Le premier chapitre du traité 54 s’inscrit en effet dans le droit fil de la discussion sur la nature de la vie de l’âme, telle qu’elle est exposée à la fin du traité 53, dans son chap. 12. En outre, la dernière phrase du traité 54 paraît bien donner à l’enquête du traité 53 sa conclusion : « L’âme accède au Bien, parce qu’elle ne vit pas de la vie du composé, mais qu’elle s’en est déjà désormais séparée. » Si cette hypothèse éditoriale s’avérait pertinente, alors il faudrait rassembler les leçons des deux traités et se demander ce que sont leur argument et leur projet communs. Le premier chapitre du traité 53 demandait ce que nous sommes ; le traité 54 répond : nous sommes, ou plutôt nous pouvons être, au prix d’une conversion du regard, une âme intellective, c’est-à-dire une vie susceptible de s’assimiler au Bien. Voilà qui implique un certain rapport au « composé » qu’est le vivant, et qui demande à celui qui veut devenir vertueux de se séparer de ce qu’il n’est pas en propre, pour remonter vers le principe de toutes choses et se « conformer » au Bien.

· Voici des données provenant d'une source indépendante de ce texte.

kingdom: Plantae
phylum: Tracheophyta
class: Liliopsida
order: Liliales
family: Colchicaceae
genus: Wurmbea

La « séparation » dont il va être question dans ces pages est à la fois la condition et l’effet d’une vie intellective et bonne, qui doit d’abord distinguer ce qui en elle n’est pas attaché aux affections corporelles et à la vie du composé, pour ensuite s’en séparer au fur et à mesure qu’elle s’unit à l’intelligible. Cette séparation est accomplie lorsque l’âme contemple le principe ultime et le saisit en elle-même. Elle n’est rien d’autre que la philosophie, affirme Plotin, qui fait de cette conclusion le dernier mot d’une démonstration dont Porphyre a probablement fait deux traités distincts.